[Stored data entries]
########################################
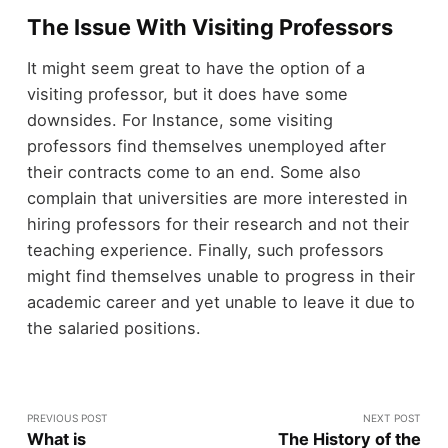
The Issue With Visiting Professors
It might seem great to have the option of a
visiting professor, but it does have some
downsides. For Instance, some visiting
professors find themselves unemployed after
their contracts come to an end. Some also
complain that universities are more interested in
hiring professors for their research and not their
teaching experience. Finally, such professors
might find themselves unable to progress in their
academic career and yet unable to leave it due to
the salaried positions.
PREVIOUS POST
NEXT POST
What is
The History of the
########################################
WHAT YOU NEED TO DO: Count the lines in the records that contain the string "their", treating uppercase and lowercase as different. Give only the number.

RESPONSE BOX: 3